*Extracted entries*.

★ ★ ★ ★

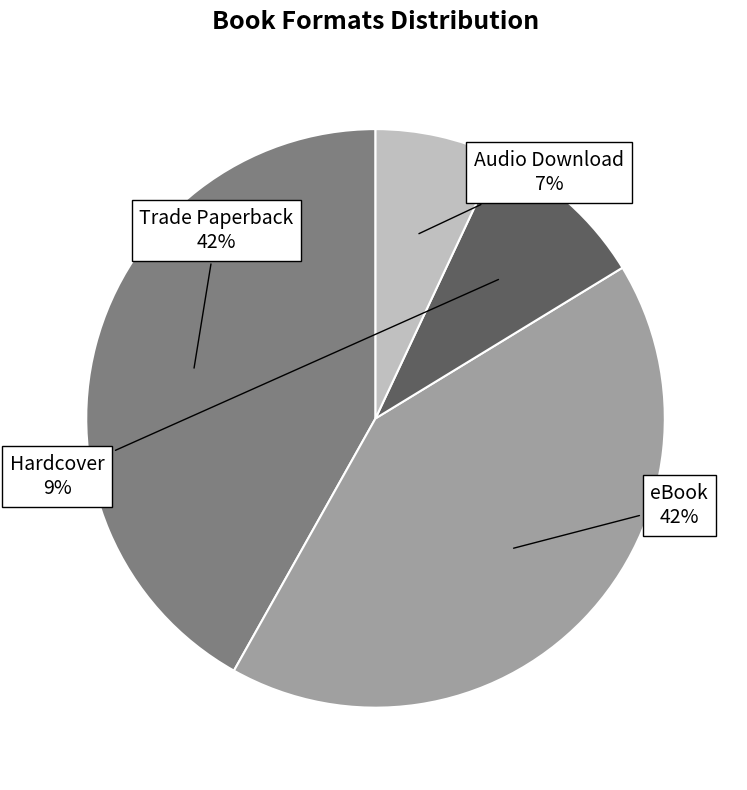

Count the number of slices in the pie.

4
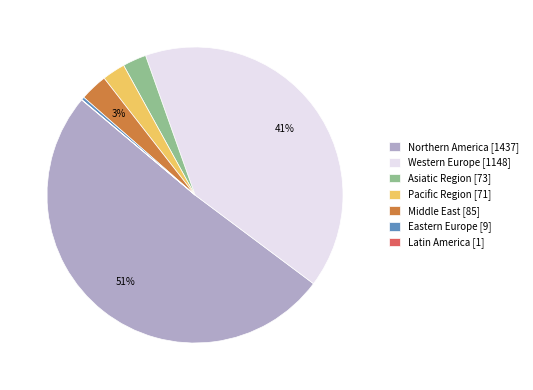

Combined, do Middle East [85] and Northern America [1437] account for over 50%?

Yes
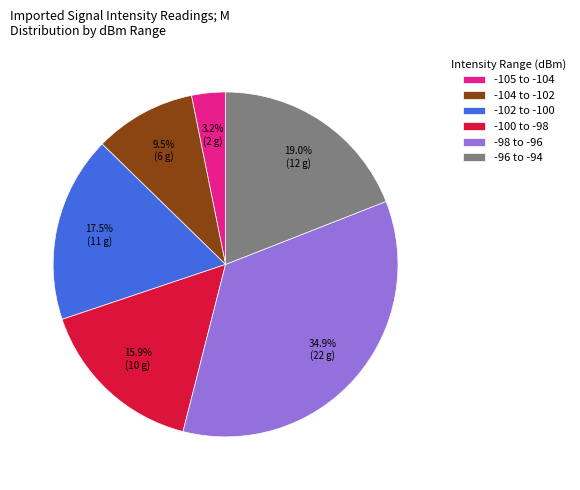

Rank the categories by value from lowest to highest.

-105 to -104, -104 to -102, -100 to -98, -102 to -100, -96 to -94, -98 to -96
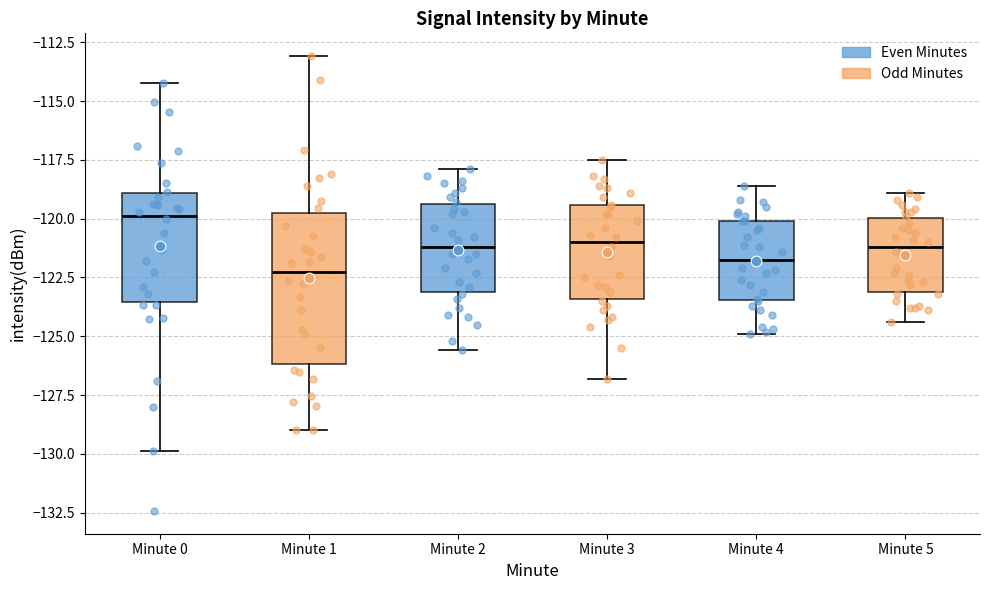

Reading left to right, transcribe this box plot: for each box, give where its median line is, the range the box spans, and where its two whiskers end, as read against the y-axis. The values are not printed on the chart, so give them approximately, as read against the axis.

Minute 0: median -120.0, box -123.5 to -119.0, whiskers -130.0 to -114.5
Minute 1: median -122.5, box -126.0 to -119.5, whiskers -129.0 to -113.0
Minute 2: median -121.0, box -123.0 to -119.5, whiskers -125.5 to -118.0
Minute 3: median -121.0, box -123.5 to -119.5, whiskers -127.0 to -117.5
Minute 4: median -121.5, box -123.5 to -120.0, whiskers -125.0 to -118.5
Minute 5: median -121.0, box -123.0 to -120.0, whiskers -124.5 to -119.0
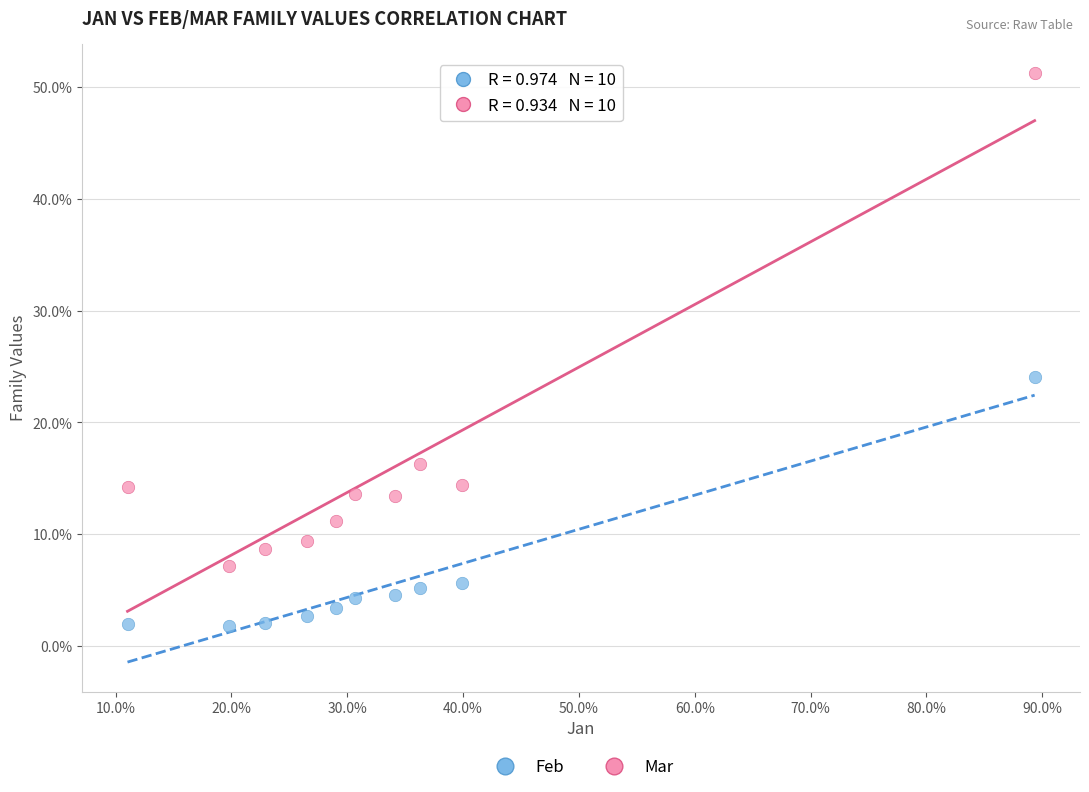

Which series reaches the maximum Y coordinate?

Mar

★ ★ ★ ★

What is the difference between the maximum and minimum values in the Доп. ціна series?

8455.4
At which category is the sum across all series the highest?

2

★ ★ ★ ★

Please update the data between the lines holding "Count the number of slices in the pie." and "Reading left to", inclusive, by replacing "whiskers" with "whisker lines" and keeping everything else unchanged. Return only those lines and leave the pictures out.

Count the number of slices in the pie.

4

Combined, do Middle East [85] and Northern America [1437] account for over 50%?

Yes

Rank the categories by value from lowest to highest.

-105 to -104, -104 to -102, -100 to -98, -102 to -100, -96 to -94, -98 to -96

Reading left to right, transcribe this box plot: for each box, give where its median line is, the range the box spans, and where its two whisker lines end, as read against the y-axis. The values are not printed on the chart, so give them approximately, as read against the axis.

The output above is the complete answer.